無駄にトラブルに巻き込まれる可能性があるからだ。

なので……。


「面白いからな。ラノベも持っているし。主人公の性格が好きだ」

「ですなー。発想が突飛というか、今までのパターンとは違うから面白いでござる。畑を作るとか」

「そうだよね! 破滅の運命を避けるためにまず畑づくりっておかしかったー。って、ちょっとまってラノベ? あのアニメって原作があるの?」

「え? 春香知らなかったの? ネット小説家になりましょうってサイトで投稿されていて、それが出版の目に留まってアニメ化したんだよ」

「えー!? それって趣味で書いてたってことだよね? すごい!!」


なという純粋場用のお嬢様であろうか。

ネットすらもあまり見ないのか?

とりあえず稀有な存在に新たなる道を指し示すのも先達の務めだろう。

ということで、サイトを表示してスマホを見せる。


「こらこれが無料で読めるサイト」

「え? むりょう……? 無料なの!?」

「そりゃ趣味で書いているからな」

「普通出版とかしたら消さない?」

「あー、そういうのもいるな。でも彼女の場合はネット版と出版版で多少シナリオが違うから、別々で独立している。ネットはネットで、本は本で楽しめるようになっている」


物凄い気力だといえるだろう。

俺はそういうのは無理。

情報管理ができなくなる。


「へー。私も調べてみようっと」

「ほかにも悪役令嬢ものでおすすめがありますぞ……」

「どんなの?」

「これとか、こういうのは……」

「あっ、そういうの好きかも」


そんな感じで園田がそのまま桜乃にアドバイスを始める。

あいつは俺みたいに専門の仕事がない分そういうところでの情報収集をよくしている。

いや違うな、俺のように好き嫌いがあまりない。

まんべんなく試してみる方なので、俺も園田から進められるとこもよくある。

そして面白いものも多いから、園田はそういう点目利きはできるんだろう。

にらんだものも大半は出版するという物凄い目利きだ。


「なんか、園田って意外とコミュ力高いわね」

「オタク全員がコミュ障ってわけじゃないからな。話が合わないとわかっているからしないだけだよ。それに比べれば、小夜とか桜乃とかは普通のグループにも加わっているからすごいと思うぞ」


社会に順応して無理をしているというのが本当に物凄い。

俺はそういうのはお断りなんでこうして園田とばかりつるんでいるけどな。


「あはは、別にあっちはあっちで楽しかったりするんだけどね」

「俺はそういうのは肌に合わないからな。家でのんびり作業している方がいい」


無駄におしゃべりをして時間をつぶすというのは、俺にとっては悪夢でしかない。

作業をできる時間を奪われてしまうのだ。

そんなことをするより執筆とかゲームをしていた方がいい。

話をしたければゲームしながらでもできるからな。

園田とはゲームをしながら作業をしながら話していることは多々ある。


「家で作業って?」

「ん? ああ、このプラモデル作ったりだな」

「ああ、なるほどね。

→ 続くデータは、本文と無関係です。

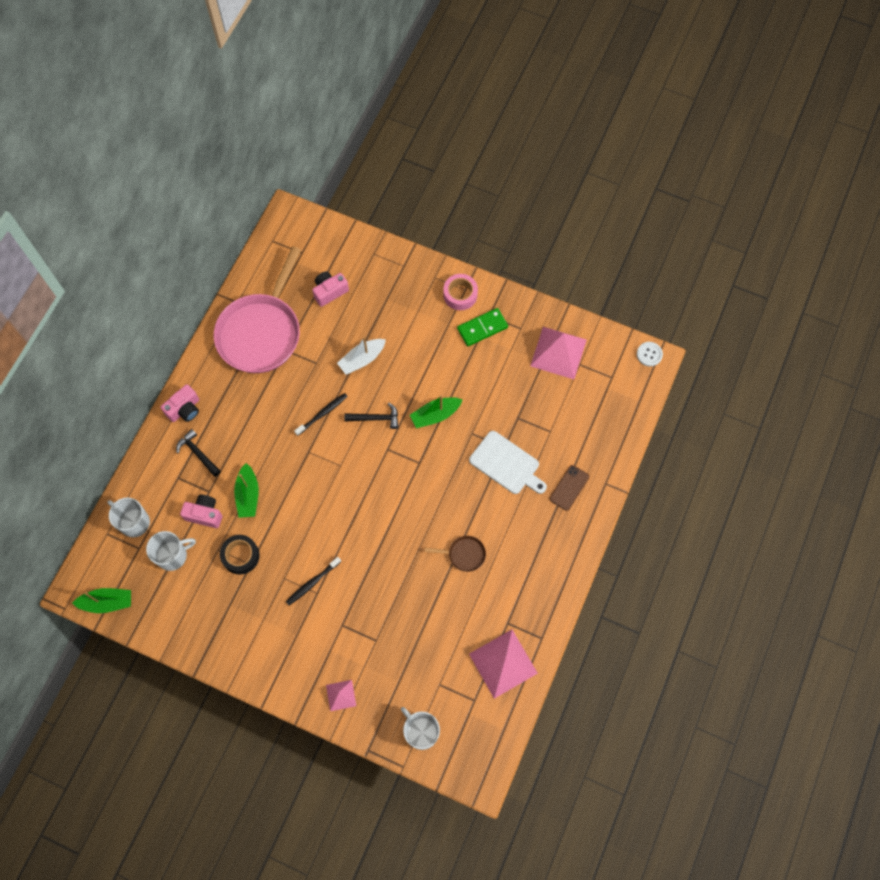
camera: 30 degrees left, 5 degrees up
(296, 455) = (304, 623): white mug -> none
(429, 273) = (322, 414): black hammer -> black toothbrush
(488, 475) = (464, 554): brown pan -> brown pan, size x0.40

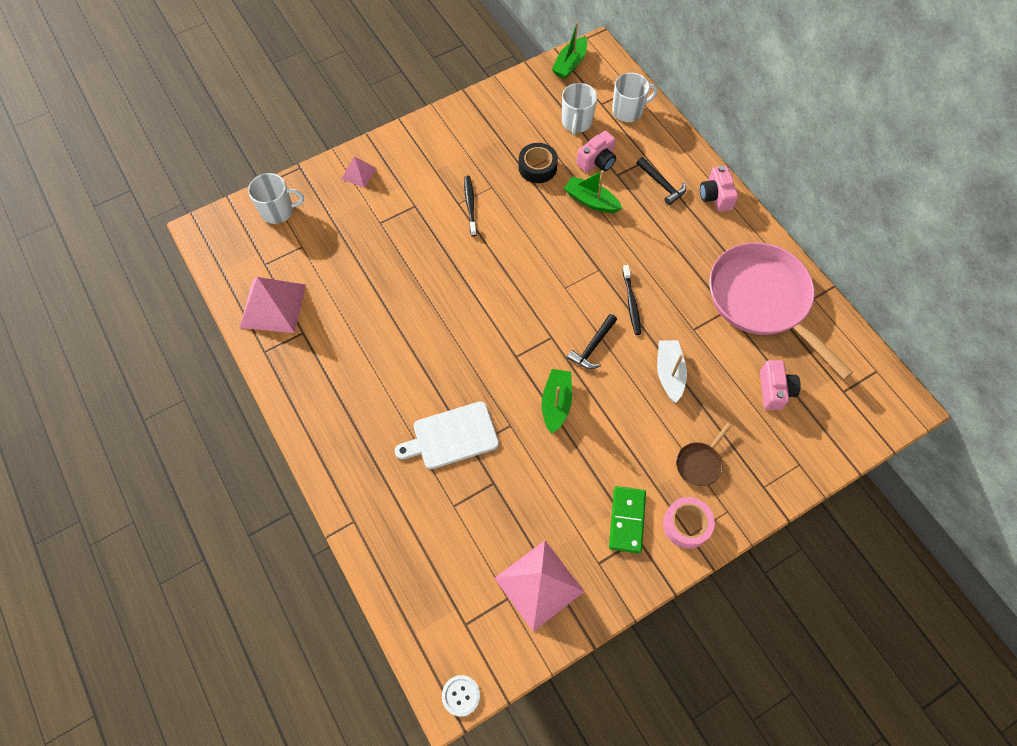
camera: 125 degrees right, 5 degrees down
(198, 453) = (662, 184): black hammer -> black hammer turned 60 degrees clockwise
(464, 554) = (394, 338): brown pan -> brown pan (699, 463)
(569, 487) = (379, 480): brown phone -> none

私もその気持ちわかるかも。でもさ、これだけ買うと置く場所に困らない?」

「心配はいらない。ちゃんとプラモデルルームを作っているからな。そこで飾ってもよし、作ってもよしの空間があるのさ」


そう、プラモ専用ルーム!

いや、簡単に言えばショップみたいにレイアウトした倉庫なんだけどな。

子供の夢である疑似おもちゃ屋さんというわけだ。

金があるって素晴らしい!!


だからこそ、この生活を終らせるような悪夢は必ず止め見せる。

そう心に硬く誓う。


改めて覚悟を決めていると、俺の話を聞いた小夜が目を輝かせて……。


「え、専用ルーム? そんなのあるの!? 見てみたい! ねえ、叶の家連れて行ってよ!」

「え?」


なんか最近の若者ってこういうの抵抗ないんですかね?

年頃の男の家に行くとか。

性が乱れていませんか? じいちゃんちょっと心配です。